• _TEXTO FORNECIDO_
::::::::::
A máscara caiu, fazia parte de uma fantasia, criada
pelo Estado para construir um modelo de Nação do novo mundo por meio de uma história alienante. "Dessa forma, a história pode adquirir um caráter de fuga, ao invés de caráter integrador" (Pinsky, 1992).
Até mesmo a ideia
de “país da juventude” tentaram emplacar como forma de transmitir uma dádiva
que, na prática, nunca tivemos, ou seja, o respeito aos jovens, independentemente
de sua classe social, de sua cor, de sua religião.
Outro slogan famoso que tentaram nos meter goela
abaixo é de que moramos no “país do futuro”. Este é um artifício raso de virar
as costas aos problemas do presente e vislumbrar somente o abstrato, o que
ainda virá pela frente, tratando a vida como uma ideia, nunca como realidade.
Olhando para o presente, vemos um quadro
estarrecedor para nossos jovens. Eles estão literalmente morrendo à bala. Que
país é este? Do futuro? Da juventude? Um país onde por ano morrem mais de 25
mil jovens na faixa etária entre 15 e 29 anos de idade por homicídio com arma
de fogo. Mais exatamente 25.255, conforme nos revela o Mapa da Violência 2016
divulgado recentemente pela Faculdade Latino-Americana de Ciências Sociais
(veja matéria completa no site www.navepress.com.br)
Os números do Mapa da Violência refletem a herança de 20 anos de ditadura e uma
sequência de governos e desgovernos corruptos, o uso indevido das verbas
públicas e a ausência de uma verdadeira política que fortaleça a educação. A
tentativa de reduzir os índices de pobreza, de elevar o poder de acesso à
educação e cultura, de tornar protagonistas as classes desfavorecidas, foi
ceifada por mais um golpe.
Longe de usar os índices apenas como munição barata
para tripudiar a imagem do país, o que me interessa é levar nossos jovens à
reflexão sobre como chegamos ao ponto de nos tornarmos o décimo país mais
violento do mundo quando se trata de homicídios com arma de fogo, enquanto
nossos políticos e economistas, capitalistas, insistem em bater na tecla de que
somos uma potência emergente, democrática, navegando nas águas do
neoliberalismo global.
Quem retrucar a esses números e apontar as favelas
e os traficantes que tomam conta dos morros do Rio de Janeiro como causadores
de tão volumosos índices vai perder tempo. A culpa não é do Rio, nem de São
Paulo, nem das grades metrópoles. Muito pelo contrário: com a taxa de 21,5
mortes por cada 100 mil habitantes, o Rio de Janeiro é apenas o 15º Estado em
homicídios por arma de fogo no país. E São Paulo, que pode ser considerada um
caldeirão, possui hoje taxa de 8,2 e está entre as quatro menos violentas da
lista.
::::::::::
• _MATERIAL_

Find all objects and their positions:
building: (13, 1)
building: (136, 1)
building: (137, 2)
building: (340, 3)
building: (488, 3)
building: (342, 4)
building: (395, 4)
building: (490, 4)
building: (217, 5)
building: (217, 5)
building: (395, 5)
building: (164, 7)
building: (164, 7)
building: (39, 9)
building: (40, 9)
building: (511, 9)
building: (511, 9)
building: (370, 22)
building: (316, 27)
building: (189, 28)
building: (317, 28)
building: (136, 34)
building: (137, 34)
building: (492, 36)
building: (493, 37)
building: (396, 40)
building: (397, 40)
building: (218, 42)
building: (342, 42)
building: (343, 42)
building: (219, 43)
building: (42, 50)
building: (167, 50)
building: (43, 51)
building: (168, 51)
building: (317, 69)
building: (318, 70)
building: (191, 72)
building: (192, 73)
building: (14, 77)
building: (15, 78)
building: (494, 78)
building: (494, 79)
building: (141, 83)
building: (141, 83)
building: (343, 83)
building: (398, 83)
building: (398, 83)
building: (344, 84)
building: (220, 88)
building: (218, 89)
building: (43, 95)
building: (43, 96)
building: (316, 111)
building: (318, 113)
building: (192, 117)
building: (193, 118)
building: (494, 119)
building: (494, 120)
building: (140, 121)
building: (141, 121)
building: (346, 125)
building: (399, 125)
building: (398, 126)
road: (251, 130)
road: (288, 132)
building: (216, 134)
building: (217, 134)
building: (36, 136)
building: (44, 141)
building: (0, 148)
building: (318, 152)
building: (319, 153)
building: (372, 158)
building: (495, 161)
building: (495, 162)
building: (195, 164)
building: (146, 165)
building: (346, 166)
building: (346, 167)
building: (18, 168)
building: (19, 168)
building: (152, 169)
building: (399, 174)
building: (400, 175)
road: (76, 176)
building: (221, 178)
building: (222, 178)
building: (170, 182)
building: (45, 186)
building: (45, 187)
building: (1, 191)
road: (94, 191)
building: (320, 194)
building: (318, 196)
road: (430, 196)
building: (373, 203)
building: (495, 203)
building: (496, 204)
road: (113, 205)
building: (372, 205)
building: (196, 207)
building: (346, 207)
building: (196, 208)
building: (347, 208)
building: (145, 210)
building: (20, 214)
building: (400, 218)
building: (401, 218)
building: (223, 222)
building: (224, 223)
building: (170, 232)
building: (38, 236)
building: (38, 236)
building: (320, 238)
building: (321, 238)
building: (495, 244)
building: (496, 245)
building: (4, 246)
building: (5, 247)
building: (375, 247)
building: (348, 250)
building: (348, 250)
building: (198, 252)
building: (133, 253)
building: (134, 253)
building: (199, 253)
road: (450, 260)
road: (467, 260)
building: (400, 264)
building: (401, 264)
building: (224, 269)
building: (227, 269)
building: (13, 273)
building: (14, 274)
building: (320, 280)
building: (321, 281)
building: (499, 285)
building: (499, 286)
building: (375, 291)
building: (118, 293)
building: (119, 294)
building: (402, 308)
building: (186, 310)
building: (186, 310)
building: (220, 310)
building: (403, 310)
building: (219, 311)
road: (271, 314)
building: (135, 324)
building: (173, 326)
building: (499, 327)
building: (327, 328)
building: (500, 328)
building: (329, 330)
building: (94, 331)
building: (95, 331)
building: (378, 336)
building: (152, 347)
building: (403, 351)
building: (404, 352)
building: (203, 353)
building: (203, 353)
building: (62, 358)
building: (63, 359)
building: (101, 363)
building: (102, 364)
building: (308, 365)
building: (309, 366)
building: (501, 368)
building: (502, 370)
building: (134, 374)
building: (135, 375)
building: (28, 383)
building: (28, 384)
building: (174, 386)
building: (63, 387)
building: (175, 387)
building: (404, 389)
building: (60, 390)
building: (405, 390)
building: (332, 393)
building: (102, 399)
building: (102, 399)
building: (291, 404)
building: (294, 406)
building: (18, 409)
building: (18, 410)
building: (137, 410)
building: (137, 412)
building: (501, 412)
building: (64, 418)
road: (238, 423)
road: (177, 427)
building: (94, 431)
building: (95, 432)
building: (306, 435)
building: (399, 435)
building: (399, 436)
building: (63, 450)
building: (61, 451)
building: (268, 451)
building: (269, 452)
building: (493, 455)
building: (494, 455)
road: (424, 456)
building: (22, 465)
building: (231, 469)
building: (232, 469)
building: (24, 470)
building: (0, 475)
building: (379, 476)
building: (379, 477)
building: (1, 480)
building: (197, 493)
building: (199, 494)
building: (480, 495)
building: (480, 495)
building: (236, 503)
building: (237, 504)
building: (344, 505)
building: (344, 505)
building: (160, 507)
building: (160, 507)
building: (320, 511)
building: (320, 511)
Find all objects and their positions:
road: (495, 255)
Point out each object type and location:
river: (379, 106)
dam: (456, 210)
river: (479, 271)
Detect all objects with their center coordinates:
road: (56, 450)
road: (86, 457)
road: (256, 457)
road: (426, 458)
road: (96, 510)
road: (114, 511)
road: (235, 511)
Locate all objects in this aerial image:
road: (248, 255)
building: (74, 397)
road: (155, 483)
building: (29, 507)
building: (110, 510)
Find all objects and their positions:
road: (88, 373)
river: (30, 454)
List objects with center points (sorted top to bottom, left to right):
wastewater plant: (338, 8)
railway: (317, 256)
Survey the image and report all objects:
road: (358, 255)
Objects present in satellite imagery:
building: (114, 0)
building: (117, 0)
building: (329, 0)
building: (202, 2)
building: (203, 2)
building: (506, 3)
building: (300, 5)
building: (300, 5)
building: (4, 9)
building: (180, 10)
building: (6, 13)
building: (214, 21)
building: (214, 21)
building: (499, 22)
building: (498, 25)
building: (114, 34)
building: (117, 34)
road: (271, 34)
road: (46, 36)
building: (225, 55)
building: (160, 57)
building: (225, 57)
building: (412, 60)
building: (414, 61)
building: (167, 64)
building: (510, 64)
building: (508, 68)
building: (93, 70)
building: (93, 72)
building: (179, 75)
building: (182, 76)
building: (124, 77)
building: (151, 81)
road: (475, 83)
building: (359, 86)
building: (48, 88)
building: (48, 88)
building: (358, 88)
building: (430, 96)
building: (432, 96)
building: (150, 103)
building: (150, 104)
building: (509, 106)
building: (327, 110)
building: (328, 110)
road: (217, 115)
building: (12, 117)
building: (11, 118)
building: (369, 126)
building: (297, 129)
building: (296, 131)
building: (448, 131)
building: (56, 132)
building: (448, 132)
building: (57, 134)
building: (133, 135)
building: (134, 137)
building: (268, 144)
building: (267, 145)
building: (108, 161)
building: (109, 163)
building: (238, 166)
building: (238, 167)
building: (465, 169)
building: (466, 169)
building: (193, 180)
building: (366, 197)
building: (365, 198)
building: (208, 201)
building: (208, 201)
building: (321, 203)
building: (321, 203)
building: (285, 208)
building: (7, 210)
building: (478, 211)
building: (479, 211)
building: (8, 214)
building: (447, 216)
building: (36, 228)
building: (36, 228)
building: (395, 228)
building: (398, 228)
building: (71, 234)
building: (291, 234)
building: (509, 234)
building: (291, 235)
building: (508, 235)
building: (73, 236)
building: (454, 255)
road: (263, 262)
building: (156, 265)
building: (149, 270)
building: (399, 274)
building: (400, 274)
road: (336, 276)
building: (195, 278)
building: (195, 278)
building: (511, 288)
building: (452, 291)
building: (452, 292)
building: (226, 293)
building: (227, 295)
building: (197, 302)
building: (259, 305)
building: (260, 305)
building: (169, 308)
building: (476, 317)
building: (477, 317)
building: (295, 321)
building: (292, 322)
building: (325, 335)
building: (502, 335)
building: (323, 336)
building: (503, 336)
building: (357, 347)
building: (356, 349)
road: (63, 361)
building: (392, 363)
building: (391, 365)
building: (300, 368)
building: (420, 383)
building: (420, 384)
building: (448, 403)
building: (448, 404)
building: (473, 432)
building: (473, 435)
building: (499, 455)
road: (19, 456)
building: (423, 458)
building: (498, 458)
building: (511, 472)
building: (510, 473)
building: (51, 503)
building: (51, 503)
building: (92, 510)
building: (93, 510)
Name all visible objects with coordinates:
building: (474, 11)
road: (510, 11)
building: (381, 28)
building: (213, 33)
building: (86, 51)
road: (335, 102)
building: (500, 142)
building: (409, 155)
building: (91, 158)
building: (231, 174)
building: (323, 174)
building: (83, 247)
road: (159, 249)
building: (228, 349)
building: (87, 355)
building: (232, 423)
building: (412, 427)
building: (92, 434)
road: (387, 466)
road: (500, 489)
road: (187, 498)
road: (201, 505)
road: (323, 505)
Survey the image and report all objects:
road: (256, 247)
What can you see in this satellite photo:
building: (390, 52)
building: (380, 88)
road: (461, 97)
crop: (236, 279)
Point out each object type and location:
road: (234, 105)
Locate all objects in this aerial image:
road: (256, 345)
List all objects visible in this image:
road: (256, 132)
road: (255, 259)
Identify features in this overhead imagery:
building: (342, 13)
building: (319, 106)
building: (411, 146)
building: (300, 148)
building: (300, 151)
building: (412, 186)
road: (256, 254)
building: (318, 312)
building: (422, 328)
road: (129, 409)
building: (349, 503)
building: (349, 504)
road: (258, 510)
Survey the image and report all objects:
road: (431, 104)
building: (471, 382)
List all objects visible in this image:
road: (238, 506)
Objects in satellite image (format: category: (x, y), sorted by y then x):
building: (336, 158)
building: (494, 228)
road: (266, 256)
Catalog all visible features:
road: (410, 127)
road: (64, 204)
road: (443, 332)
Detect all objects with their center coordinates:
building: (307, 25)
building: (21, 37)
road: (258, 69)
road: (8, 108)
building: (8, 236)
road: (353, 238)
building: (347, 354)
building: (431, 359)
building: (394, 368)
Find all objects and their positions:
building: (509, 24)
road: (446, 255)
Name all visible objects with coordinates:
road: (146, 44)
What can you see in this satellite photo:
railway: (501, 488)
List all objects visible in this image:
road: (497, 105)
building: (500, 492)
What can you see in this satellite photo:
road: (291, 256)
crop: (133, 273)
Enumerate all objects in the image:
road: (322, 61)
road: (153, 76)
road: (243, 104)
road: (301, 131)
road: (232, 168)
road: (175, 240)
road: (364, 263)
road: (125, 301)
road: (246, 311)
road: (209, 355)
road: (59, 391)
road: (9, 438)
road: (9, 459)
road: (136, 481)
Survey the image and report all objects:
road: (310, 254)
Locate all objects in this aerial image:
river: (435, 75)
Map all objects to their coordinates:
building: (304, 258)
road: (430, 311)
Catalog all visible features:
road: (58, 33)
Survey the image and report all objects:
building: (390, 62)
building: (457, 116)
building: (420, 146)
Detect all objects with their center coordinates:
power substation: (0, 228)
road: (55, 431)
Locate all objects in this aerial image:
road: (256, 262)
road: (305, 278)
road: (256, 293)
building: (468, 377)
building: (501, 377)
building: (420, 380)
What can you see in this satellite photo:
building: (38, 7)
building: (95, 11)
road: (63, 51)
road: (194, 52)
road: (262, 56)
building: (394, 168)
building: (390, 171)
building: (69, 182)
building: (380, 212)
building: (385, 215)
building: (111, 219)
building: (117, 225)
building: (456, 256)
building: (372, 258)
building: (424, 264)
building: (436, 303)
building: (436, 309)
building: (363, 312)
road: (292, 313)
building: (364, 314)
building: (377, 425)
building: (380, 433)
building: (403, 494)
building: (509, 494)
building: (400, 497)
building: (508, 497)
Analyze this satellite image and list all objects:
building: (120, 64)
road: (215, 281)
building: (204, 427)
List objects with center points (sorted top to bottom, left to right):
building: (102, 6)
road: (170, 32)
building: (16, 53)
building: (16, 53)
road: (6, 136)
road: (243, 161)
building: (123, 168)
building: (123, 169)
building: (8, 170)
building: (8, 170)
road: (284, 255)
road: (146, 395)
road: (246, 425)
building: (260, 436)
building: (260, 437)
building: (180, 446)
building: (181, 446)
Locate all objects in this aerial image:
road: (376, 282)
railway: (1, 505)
::::::::::
• _REQUISITOS DO PROBLEMA_
Dê continuidade ao texto sobre os homicídios de jovens no Brasil, partindo da última frase apresentada.

• _RESPOSTA AO PROBLEMA_
Os Estados de maior violência homicida são, pela
ordem, Alagoas, Ceará e Sergipe. Estados pobres. A capital mais violenta nesses
quesitos no pais é Fortaleza. E a cidade com maior número de vítimas por
homicídios à bala é Mata de São João, na Bahia.
O Brasil vive uma epidemia de homicídios por arma
de fogo, segundo a Organização Mundial de Saúde (OMS). Por quê? É preciso
responder por quê? Concentração de renda, desigualdade social, desemprego,
apenas para citar o básico. Mas especificamente com relação à juventude, há uma
onda de criminalização do jovem. Para ser mais exato, o jovem negro e pobre. Ser
pobre e negro hoje no Brasil metido a nobre, branco e rico é um castigo muito
pesado. Para esses, o “país da juventude” fica em outro lugar do planeta, menos
aqui.
Os números do Mapa da Violência são claros ao
apontar que morrem 2,6 vezes mais negros do que brancos em homicídios com arma
de fogo.
Em violência homicida por arma de fogo o Brasil teve
44.861 mortes em 2014 e ocupa pior situação que os vizinhos Argentina, Chile,
Peru e Bolívia. E também perde para Cuba, que possui os mesmos índices de
países europeus como França, Noruega, Suécia: apenas 0,2 mortes por cada 100
mil habitantes.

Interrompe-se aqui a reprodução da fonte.